APIs with Denial of Service Issues

The APIs in the following sections can lead to a denial of service condition, particularly under low memory conditions.

InitializeCriticalSection and EnterCriticalSection

These functions can throw exceptions in low-memory situations and if the exception is not caught, the application will halt. Consider using InitializeCriticalSectionAndSpinCount instead. Note that EnterCriticalSection will not throw exceptions under Windows XP, Windows .NET Server, and later. Also, be careful not to make blocking networking calls from within a critical section or while holding any other type of lock. Finally, any code within a critical section should be examined carefully. Any exceptions thrown should be caught within the critical section, or you'll end up in an exception handler without calling LeaveCriticalSection. Do the absolute minimum required within a critical section. One way around this when dealing with C++ code is to create a lock object that calls LeaveCriticalSection when the stack unwinds.

_alloca and related functions and macros

_alloca allocates memory on the stack and is freed when the function exits, assuming there is enough memory! In many instances, this function will throw an exception, which if unhandled will halt the process. Be careful of macros that wrap _alloca, such as the ATL character-mapping macros, including A2OLE, T2W, W2T, T2COLE, A2W, W2BSTR, and A2BSTR.

The most generic observation with _alloca is that you should wrap the call in an exception handler and you should not allocate memory based on a size determined by the user.

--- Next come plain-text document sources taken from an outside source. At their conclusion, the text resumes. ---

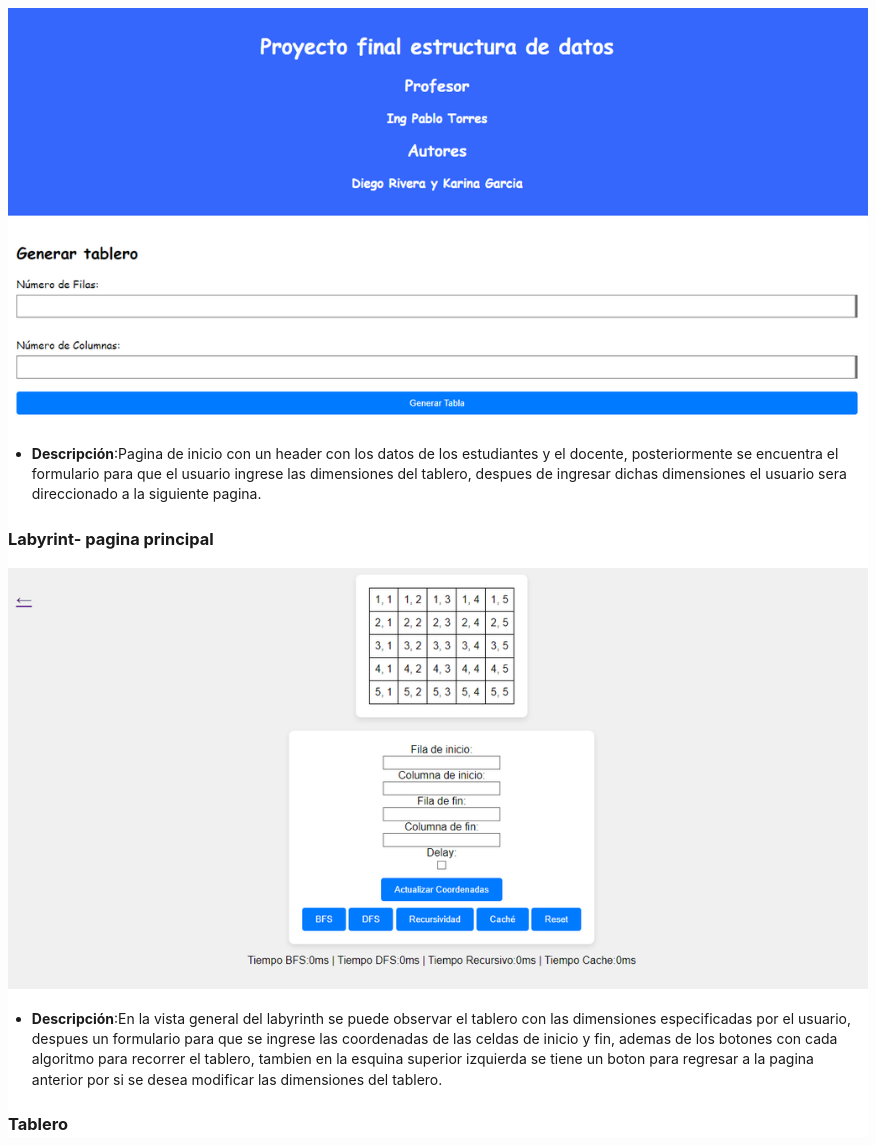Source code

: ![Index](infor-images/cap-index.png)
- **Descripción**:Pagina de inicio con un header con los datos de los estudiantes y el docente, posteriormente se encuentra el formulario para que el usuario ingrese las dimensiones del tablero, despues de ingresar dichas dimensiones el usuario sera direccionado a la siguiente pagina.
### Labyrint- pagina principal
![Vista general labyrinth](infor-images/cap-labyrinth.png)
- **Descripción**:En la vista general del labyrinth se puede observar el tablero con las dimensiones especificadas por el usuario, despues un formulario para que se ingrese las coordenadas de las celdas de inicio y fin, ademas de los botones con cada algoritmo para recorrer el tablero, tambien en la esquina superior izquierda se tiene un boton para regresar a la pagina anterior por si se desea modificar las dimensiones del tablero.
### Tablero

Finally, you should call _resetstkoflw in the exception handler; this function recovers from a stack overflow condition, enabling a program to continue instead of failing with a fatal exception error. The following sample shows the process:

#include "malloc.h" #include "windows.h" ... void main(int argc, char **argv) { try { char *p = (char*)_alloca(0xfffff); } __except(GetExceptionCode() == STATUS_STACK_OVERFLOW) { int result = _resetstkoflw(); } }

TerminateThread and TerminateProcess

Both of these functions should be called only in an emergency situation. This is especially true with TerminateThread. Any memory, handles, and system resources owned by the thread in question will not get cleaned up. To quote from the Platform SDK:

TerminateThread is a dangerous function that should only be used in the most extreme cases. You should call TerminateThread only if you know exactly what the target thread is doing, and you control all of the code that the target thread could possibly be running at the time of the termination.

The only time it is appropriate to call TerminateThread is if the application is shutting down and one or more threads are not responding. TerminateProcess does not clean up global data owned by DLLs, and most applications should call ExitProcess, unless the process being terminated is external. For those of you used to UNIX systems, TerminateProcess does not clean up resources used by child processes of the parent process. The whole notion of parent and child processes is not fully implemented on Win32 systems.